WHAT YOU WILL DO »
For the entries below, the expected answer is the line with "remote control: none [636,300,806,325]", the line with "hardback book: present [383,621,527,720]", and every line between them, exactly as written, and nothing more.

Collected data
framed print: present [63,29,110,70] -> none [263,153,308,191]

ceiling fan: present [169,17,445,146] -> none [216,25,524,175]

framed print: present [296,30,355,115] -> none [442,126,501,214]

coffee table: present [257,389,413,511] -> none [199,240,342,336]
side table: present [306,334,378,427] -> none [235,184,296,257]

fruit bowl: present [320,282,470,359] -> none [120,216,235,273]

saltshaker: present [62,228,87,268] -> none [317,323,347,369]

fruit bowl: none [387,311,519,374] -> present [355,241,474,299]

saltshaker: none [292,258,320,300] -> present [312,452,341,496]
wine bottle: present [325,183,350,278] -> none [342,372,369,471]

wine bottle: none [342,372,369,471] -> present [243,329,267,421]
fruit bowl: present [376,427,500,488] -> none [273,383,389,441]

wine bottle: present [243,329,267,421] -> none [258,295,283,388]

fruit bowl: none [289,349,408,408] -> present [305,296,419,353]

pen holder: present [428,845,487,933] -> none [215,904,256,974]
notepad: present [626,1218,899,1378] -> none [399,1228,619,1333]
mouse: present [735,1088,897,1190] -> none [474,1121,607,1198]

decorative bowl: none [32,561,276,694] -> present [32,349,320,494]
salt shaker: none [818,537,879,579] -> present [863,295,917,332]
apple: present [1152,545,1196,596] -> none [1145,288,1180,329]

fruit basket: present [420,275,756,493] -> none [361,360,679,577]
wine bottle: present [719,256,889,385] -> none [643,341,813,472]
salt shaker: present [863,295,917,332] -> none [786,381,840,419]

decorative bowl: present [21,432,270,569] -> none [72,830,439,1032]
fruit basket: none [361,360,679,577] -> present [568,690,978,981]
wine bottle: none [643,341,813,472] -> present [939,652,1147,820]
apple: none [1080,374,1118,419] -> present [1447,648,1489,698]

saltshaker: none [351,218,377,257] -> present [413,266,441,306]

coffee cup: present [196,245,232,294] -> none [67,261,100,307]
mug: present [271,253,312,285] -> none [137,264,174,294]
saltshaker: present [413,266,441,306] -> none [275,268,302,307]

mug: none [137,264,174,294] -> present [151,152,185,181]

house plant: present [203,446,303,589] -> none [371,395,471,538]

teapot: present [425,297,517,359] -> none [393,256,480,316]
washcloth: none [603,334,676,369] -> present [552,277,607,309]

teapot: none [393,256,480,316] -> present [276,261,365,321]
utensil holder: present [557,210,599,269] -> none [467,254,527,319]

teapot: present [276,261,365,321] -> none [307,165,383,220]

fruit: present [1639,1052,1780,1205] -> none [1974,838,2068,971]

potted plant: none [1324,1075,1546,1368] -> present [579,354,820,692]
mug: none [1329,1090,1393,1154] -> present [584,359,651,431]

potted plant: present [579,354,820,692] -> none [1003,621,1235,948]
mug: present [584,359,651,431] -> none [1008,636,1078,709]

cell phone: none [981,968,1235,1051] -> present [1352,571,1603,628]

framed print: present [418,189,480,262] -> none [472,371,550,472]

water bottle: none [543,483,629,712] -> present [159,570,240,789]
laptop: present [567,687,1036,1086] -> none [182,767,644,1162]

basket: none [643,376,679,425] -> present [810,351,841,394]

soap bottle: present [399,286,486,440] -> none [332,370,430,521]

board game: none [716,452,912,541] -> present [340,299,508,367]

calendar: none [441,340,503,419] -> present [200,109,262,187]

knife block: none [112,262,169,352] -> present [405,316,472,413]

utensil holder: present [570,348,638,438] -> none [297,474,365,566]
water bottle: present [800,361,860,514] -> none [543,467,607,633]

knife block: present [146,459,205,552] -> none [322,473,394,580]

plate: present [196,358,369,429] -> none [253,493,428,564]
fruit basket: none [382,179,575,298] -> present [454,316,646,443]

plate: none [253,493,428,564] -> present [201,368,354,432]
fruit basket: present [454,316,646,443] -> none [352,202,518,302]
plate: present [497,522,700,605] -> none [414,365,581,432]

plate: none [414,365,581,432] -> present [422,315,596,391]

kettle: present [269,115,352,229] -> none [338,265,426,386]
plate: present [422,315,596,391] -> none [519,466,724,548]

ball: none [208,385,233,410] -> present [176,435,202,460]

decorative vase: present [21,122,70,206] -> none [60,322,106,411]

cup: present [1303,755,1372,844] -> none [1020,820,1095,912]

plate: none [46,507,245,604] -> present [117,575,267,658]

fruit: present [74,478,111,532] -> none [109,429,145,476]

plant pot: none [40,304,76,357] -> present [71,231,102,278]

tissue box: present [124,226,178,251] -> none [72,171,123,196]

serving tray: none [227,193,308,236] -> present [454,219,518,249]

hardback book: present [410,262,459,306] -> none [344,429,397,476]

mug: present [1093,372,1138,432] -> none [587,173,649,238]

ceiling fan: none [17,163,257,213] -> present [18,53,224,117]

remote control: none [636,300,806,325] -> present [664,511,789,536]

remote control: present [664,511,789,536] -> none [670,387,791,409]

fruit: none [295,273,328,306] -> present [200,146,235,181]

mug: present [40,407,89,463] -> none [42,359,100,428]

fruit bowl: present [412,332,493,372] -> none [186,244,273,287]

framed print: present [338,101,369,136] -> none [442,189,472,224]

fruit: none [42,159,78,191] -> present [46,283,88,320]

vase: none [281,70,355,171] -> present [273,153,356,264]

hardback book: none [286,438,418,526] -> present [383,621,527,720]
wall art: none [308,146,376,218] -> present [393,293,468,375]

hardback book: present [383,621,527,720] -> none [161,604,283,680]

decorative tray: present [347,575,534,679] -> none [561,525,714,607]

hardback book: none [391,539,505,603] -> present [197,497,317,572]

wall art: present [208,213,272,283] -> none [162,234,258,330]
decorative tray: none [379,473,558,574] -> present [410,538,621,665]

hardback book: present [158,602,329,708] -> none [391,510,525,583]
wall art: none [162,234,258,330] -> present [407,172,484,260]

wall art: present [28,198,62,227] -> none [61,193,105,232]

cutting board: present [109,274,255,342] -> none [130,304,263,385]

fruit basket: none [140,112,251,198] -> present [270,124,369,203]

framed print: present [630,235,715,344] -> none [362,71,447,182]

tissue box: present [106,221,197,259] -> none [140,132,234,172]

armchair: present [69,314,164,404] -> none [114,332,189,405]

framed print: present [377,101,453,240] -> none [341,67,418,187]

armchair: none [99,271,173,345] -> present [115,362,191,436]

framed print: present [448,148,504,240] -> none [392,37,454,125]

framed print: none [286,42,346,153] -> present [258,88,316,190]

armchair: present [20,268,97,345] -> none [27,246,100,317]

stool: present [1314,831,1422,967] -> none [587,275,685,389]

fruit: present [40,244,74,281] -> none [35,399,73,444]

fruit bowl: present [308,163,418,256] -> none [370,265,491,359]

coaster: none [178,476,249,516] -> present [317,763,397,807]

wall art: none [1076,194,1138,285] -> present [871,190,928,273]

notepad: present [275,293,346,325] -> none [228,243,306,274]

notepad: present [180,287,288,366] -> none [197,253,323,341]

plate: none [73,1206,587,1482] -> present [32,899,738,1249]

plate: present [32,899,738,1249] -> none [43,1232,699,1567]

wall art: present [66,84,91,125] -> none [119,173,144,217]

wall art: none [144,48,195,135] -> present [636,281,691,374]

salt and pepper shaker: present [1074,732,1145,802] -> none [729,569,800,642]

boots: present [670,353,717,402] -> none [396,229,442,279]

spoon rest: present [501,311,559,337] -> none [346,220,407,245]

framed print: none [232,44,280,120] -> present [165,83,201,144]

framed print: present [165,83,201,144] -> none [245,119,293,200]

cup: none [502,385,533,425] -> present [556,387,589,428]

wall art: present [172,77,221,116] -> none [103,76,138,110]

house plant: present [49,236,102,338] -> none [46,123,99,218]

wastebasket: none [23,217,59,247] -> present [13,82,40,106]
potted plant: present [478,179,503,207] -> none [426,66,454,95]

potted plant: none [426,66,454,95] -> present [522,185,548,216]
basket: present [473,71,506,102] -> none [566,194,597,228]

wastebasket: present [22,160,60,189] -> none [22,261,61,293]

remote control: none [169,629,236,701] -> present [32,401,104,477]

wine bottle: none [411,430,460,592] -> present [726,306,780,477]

EXERCISE RESULT »
remote control: none [636,300,806,325] -> present [664,511,789,536]

remote control: present [664,511,789,536] -> none [670,387,791,409]

fruit: none [295,273,328,306] -> present [200,146,235,181]

mug: present [40,407,89,463] -> none [42,359,100,428]

fruit bowl: present [412,332,493,372] -> none [186,244,273,287]

framed print: present [338,101,369,136] -> none [442,189,472,224]

fruit: none [42,159,78,191] -> present [46,283,88,320]

vase: none [281,70,355,171] -> present [273,153,356,264]

hardback book: none [286,438,418,526] -> present [383,621,527,720]
wall art: none [308,146,376,218] -> present [393,293,468,375]

hardback book: present [383,621,527,720] -> none [161,604,283,680]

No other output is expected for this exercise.